A mostra foi divida em dois momentos: no primeiro, no mês de junho, a artista fez uma performance da qual retirou as imagens que estão sendo expostas. As fotografias documentam detalhes da exumação e do enterro de um cubo enferrujado. A artista explica que a inspiração veio a partir do questionamento do escritor Georges Didi-Huberman no livro O que Vemos, o que nos Olha . Ela tenta responder por meio da obra Buried Cube Containing an Object of Importance but Little Value, de Sol LeWitt. A obra do artista, de 1968, é tida como desaparecida. Por isso, Suyan repete o ato da exumação e do enterro, trazendo a proposta de arte de Sol LeWitt para os dias atuais. Ela é fiel aos fatos, repetindo inicialmente até mesmo a quantidade de personagens envolvidos: quatro convidados para assistir à cerimônia e outro convidado para desenterrar e enterrar novamente o cubo. Assim como fez Sol LeWitt na Holanda. Durante a cerimônia em Goiânia, no entanto, surgiu um sexto personagem, um aluno da UFG que integrou a performance.

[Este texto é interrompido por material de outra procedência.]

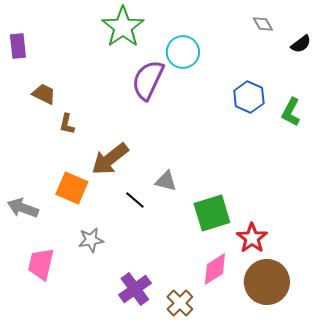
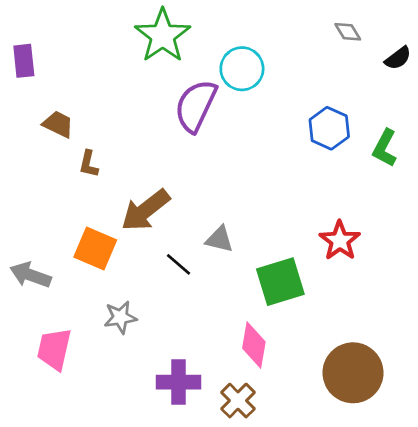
red star: (252, 238) -> (340, 241), moved
pink diamond: (215, 269) -> (254, 345), moved, turned -48
purple cross: (135, 289) -> (178, 382), turned 36

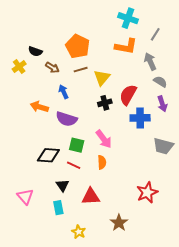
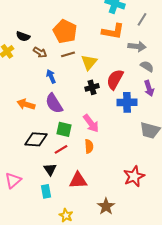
gray arrow: (150, 61) -> (137, 46), turned 120
orange arrow: (39, 107) -> (26, 104), moved
purple semicircle: (67, 119) -> (54, 103), turned 40
red line: (74, 165) -> (61, 149), turned -56
pink triangle: (25, 197) -> (13, 180), turned 30

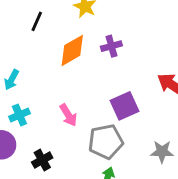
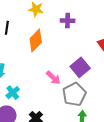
purple cross: (111, 46) -> (68, 21), moved, turned 32
pink arrow: (68, 115) -> (53, 78), moved

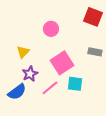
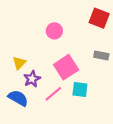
yellow triangle: (23, 52) -> (19, 63), moved
blue semicircle: (17, 92) -> (18, 98), turned -114

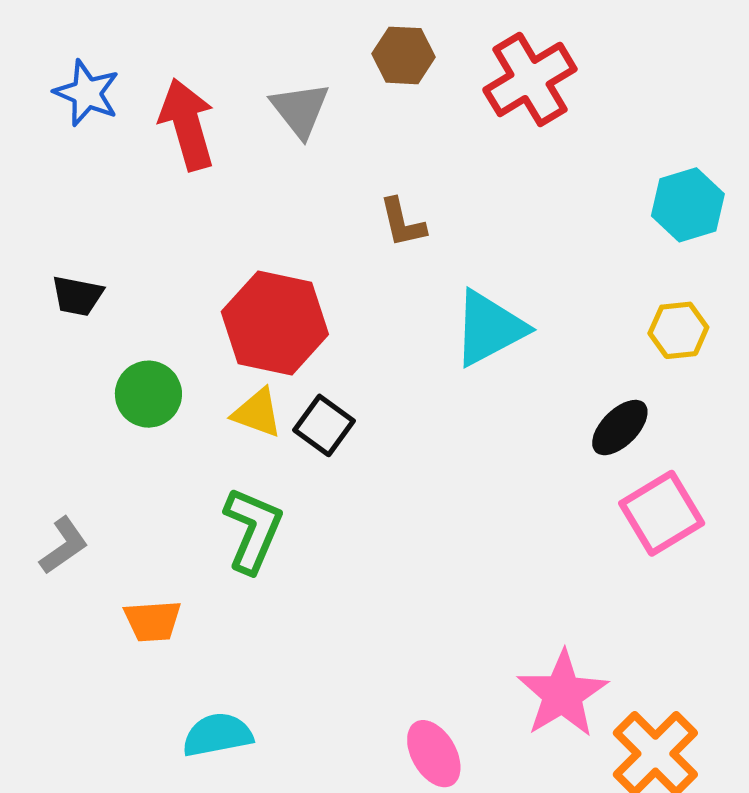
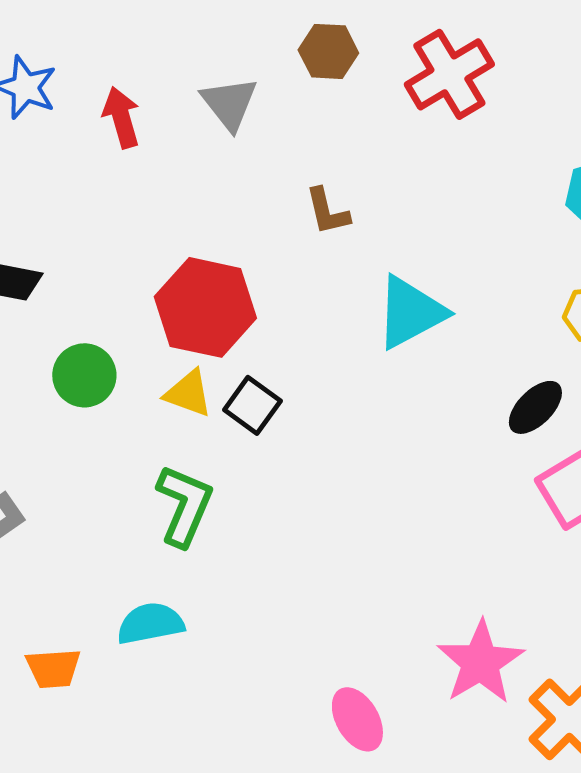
red arrow: (187, 124) -> (121, 117), size x0.7
orange trapezoid: (153, 621) -> (53, 668), moved
cyan semicircle: (217, 735) -> (150, 623), moved

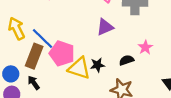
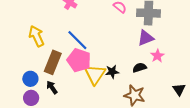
purple triangle: (105, 27) -> (146, 38), moved
blue line: (43, 38) -> (77, 40), moved
yellow triangle: (79, 68) -> (95, 74), turned 45

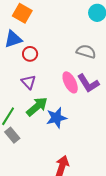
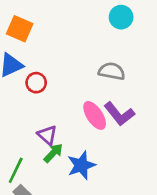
purple triangle: (29, 82) -> (47, 135), moved
green arrow: (37, 107) -> (53, 153), size x0.7

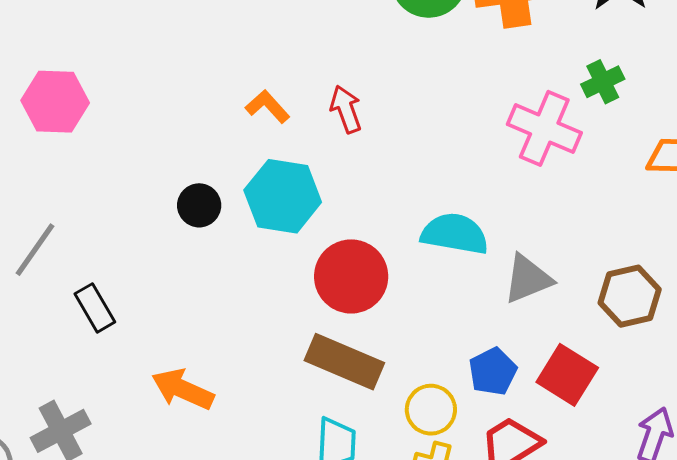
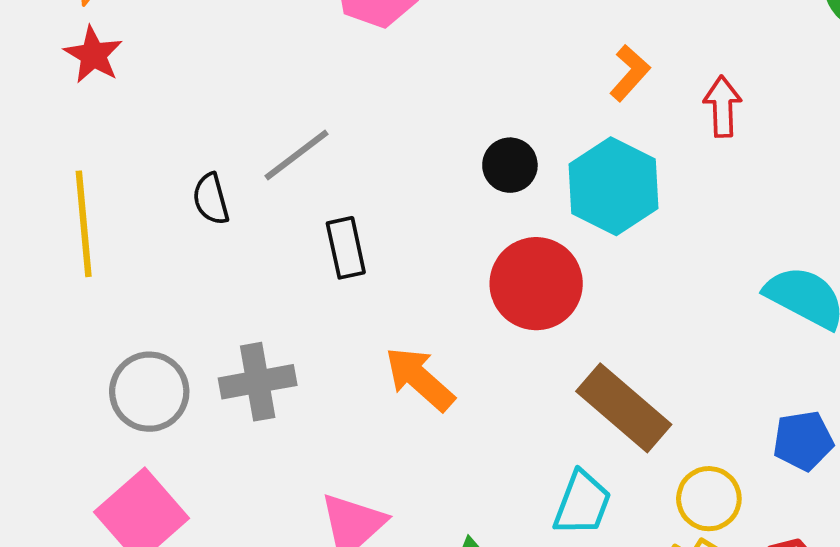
orange L-shape: (267, 106) -> (630, 73), turned 66
red circle: (351, 276) -> (536, 284), moved
blue pentagon: (493, 371) -> (803, 441), moved

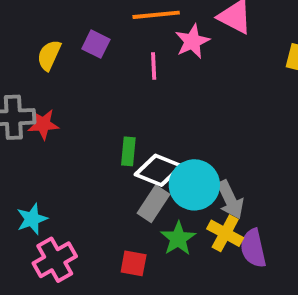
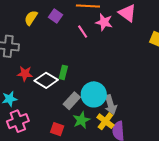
pink star: (192, 41) -> (104, 22), turned 30
pink line: (154, 66) -> (83, 32), turned -40
red star: (43, 124) -> (25, 74), moved
white diamond: (159, 170) -> (46, 80), moved

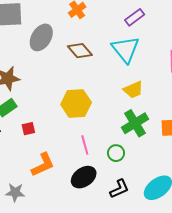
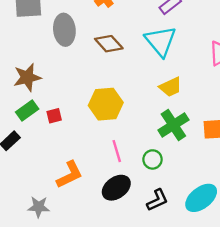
gray ellipse: (41, 37) -> (64, 30), turned -36
red square: (28, 129) -> (54, 116), moved

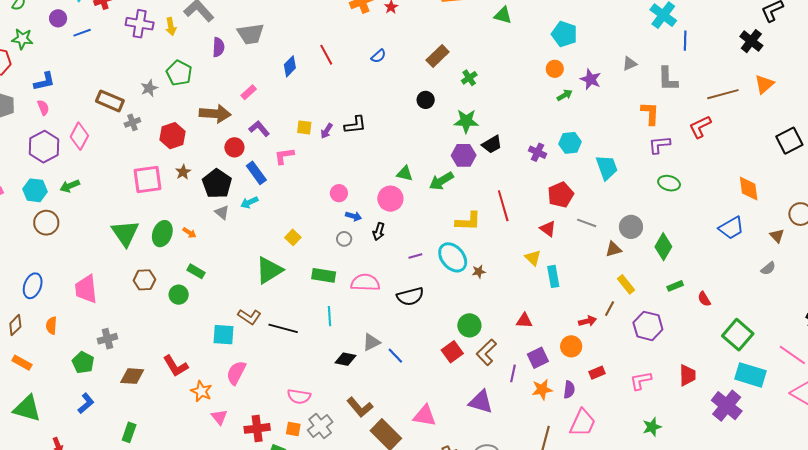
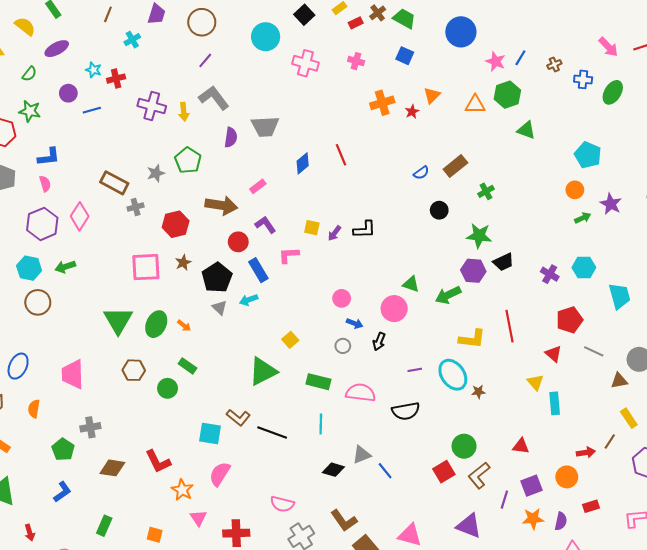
blue semicircle: (378, 56) -> (421, 173), moved
orange square: (293, 429) -> (155, 535), moved

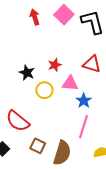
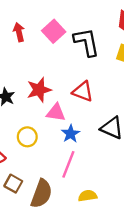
red star: (55, 65) -> (39, 90), size x1.5
yellow circle: (44, 90) -> (27, 137), moved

"Ao ser exumada, ela será enterrada novamente como foi feito na Holanda, para voltar a estar desaparecida. Como a obra foi dada como desaparecida, para realizar a exumação foi necessário resgatar o cubo que estava abaixo da terra. Estando localizado no submundo, ele pode ser resgatado por qualquer entrada, já que o inferno tem múltiplas entradas", detalhe Suyan, usando uma linguagem metafórica. Ela recorre a mitos como Hades e Cérboro para situar sua obra (veja quadro). Assim, a artista representou o processo de exumação e enterro do cubo, com cenas registradas em fotografias agora expostas.

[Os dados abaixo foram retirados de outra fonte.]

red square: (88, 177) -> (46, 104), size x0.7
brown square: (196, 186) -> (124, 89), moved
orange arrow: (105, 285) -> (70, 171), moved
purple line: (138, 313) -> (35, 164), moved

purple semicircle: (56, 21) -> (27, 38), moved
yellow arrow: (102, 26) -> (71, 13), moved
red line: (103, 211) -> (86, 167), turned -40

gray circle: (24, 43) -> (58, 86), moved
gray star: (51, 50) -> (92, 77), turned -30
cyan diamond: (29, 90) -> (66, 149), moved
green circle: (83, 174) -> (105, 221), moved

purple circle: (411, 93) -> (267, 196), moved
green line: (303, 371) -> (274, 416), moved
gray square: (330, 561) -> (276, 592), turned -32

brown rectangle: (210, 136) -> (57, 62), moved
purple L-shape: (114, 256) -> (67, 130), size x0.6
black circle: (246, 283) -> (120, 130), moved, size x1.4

Suyan de Mattos é uma artista que leva sentimentos ao espectador. Sua arte traz intervenções urbanas discutidas no mundo contemporâneo. Trabalha sempre com instalação e arte-objeto. Impactantes, os objetos que cria costumam causar estranhamento no público. Questionadora, ela leva paixão ao que cria.
Retomada de vida
Um trabalho recente que também deu o que falar foi formado por diversos corações com intervenções artesanais. O momento de criação daquela fase foi particularmente especial. Suyan experimentava uma fase nova e difícil na vida. Ela se recuperava de uma encefalomielite que deixou sequelas como surdez e a dificuldade de andar.

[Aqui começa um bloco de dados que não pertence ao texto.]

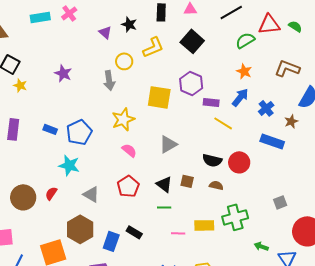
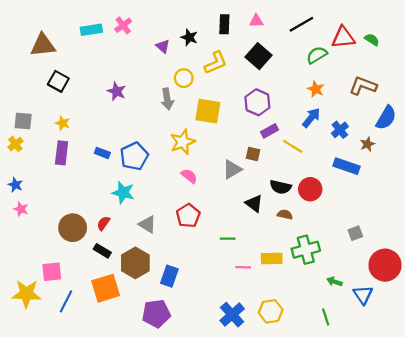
yellow star: (20, 85) -> (63, 123), moved
yellow square: (159, 97) -> (208, 111), moved
purple rectangle: (211, 102) -> (270, 131), moved, turned -35
brown square: (187, 181) -> (253, 154), moved
black triangle: (164, 184) -> (254, 204), moved
black rectangle: (134, 232) -> (102, 251), moved

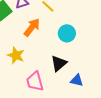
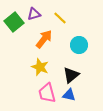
yellow star: (16, 55) -> (40, 67), moved
blue triangle: (77, 80) -> (69, 95), moved

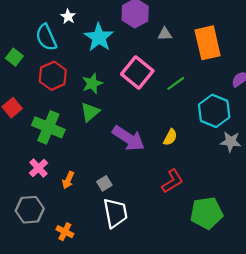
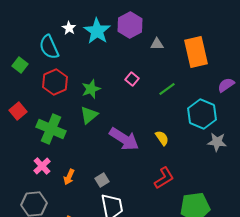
cyan star: (99, 37) -> (97, 31), moved
pink square: (137, 72) -> (132, 79), size x0.5
yellow semicircle: (170, 137) -> (162, 138), turned -63

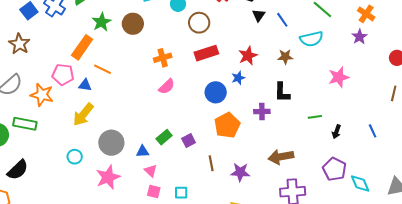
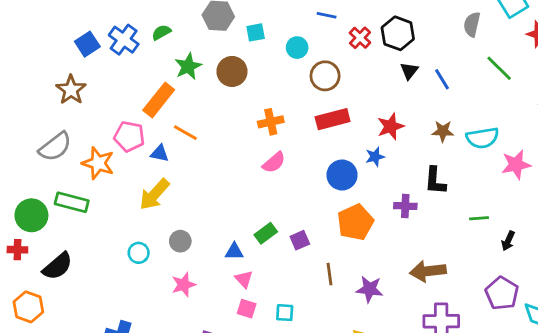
cyan semicircle: (311, 39) -> (483, 138), moved
gray circle: (111, 143) -> (180, 241), moved, size x0.6
pink star: (108, 177) -> (184, 285), size x0.7

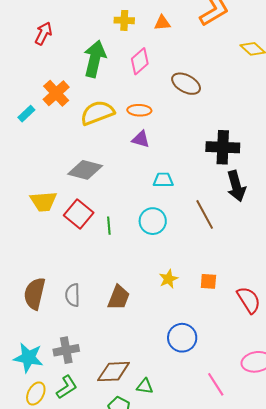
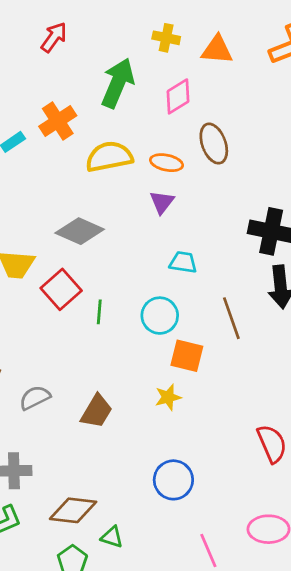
orange triangle: (162, 23) -> (217, 50), size x1.4
brown ellipse: (186, 84) -> (214, 144), moved, turned 32
purple triangle: (141, 139) -> (162, 202), turned 42
orange square: (208, 281) -> (187, 356), moved, size x1.4
gray semicircle: (73, 295) -> (35, 398), turned 55

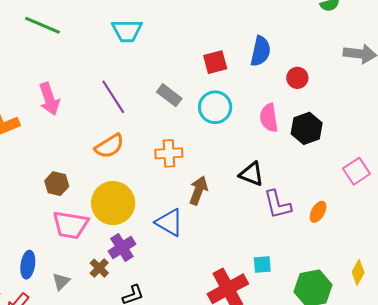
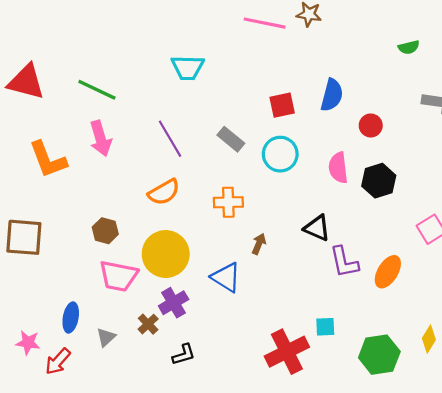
green line: (42, 25) -> (97, 90), moved
brown arrow: (198, 190) -> (259, 244), size x0.7
orange ellipse: (318, 212) -> (388, 272), size x1.4

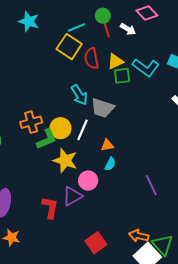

Para chegar a essa etapa, é bom conhecer um pouco mais a história de vida dessa artista. Suyan de Mattos, nascida no Rio de Janeiro, mas residindo em Brasília desde muito jovem, é formada em História, com doutorado em História da Arte e pós-doutorado em Artes. Foi professora durante anos e dedicou-se à arte-educação. As exposições se tornaram regulares no início dos anos 90. Seus trabalhos já foram expostos em diversos salões do Brasil e do exterior, com algumas premiações. Suyan já fez também cenografias para algumas peças teatrais.
A rotina de múltiplas atividades como artista plástica e professora de artes, que incluía viagens ao exterior, teve de ser interrompida e revista após ela sofrer uma grave e rara doença. Durante uma viagem ao litoral do Rio Grande do Norte na semana do carnaval, ela sentiu fortes dores de cabeça. De volta a Brasília, passou por vários exames e internações até descobrir a encefalomielite. Com as limitações, teve se voltar a morar com a mãe - hoje sua fiel companheira - e reduzir suas atividades. A arte saiu ganhando, já que Suyan se aposentou por invalidez e decidiu ser apenas artista. A inquietação se tornou ainda maior, abrindo espaço para a criatividade que pode ser medida nessa nova série.
Entenda melhor
Na mitologia grega, Hades é o deus dos mortos, o responsável por governar o mundo subterrâneo e as almas após a morte. Por sua ligação com a morte, era um deus muito temido. Hades raptou a deusa Perséfone, para viver com ele no mundo subterrâneo, criando assim uma ligação entre a vida e a morte. Hades tinha um companheiro inseparável, seu cão Cérbero, com várias cabeças, aquele que guardava a entrada do reino dos mortos.